Sure, Charles. Those two assets are world class, and you got a world class operator that can mobilize, develop those resources really quickly. And we'll continue to monitor pricing environment. The LNG build-out and as more gaskets on the water as additional demand makes sense and economically makes sense, then Chesapeake will react accordingly and adjust the program accordingly. So, they’re super strong assets, extremely well-run here in corporately and particularly in the field. And we can revise and modify and flex our capital at any point time as economic conditions dictate.
Ladies and gentlemen, this concludes our question-and-answer session. I would like to return the conference to Doug Lawler for any closing remarks.
Yes. Thank you. I appreciate everyone's time today. In our prepared comments, we made several references to rate of change or rate of improvement.
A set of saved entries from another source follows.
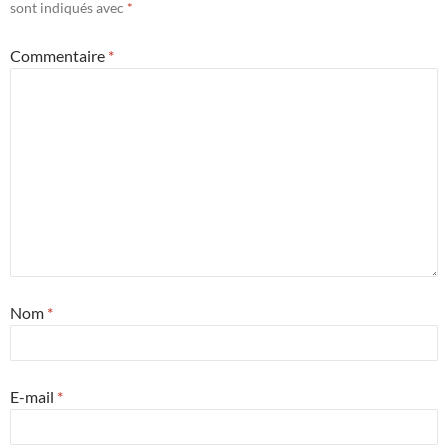
sont indiqués avec
*
Commentaire
*
Nom
*
E-mail
*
And I just want to close today by highlighting that the underlying business continues to see excellent progress. And while we have accomplished a great deal over the past few years, the portfolio, the capital allocation and how we are approaching our business, the excitement that we have and the encouragement that we have to continue the rate of change and rate of improvement across our portfolio is something that we are really, really pleased about and really excited about. And I think it's differential. And I believe that, the Company's performance continues to reflect a well-run organization and one that's going to deliver more value to our shareholders disproportionately in the future. So, I thank you for everyone's time. And if there is additional questions, please follow up with Brad and we’ll respond accordingly.
Thank you, sir. The conference has now concluded. Thank you for attending today's presentation. You may now disconnect.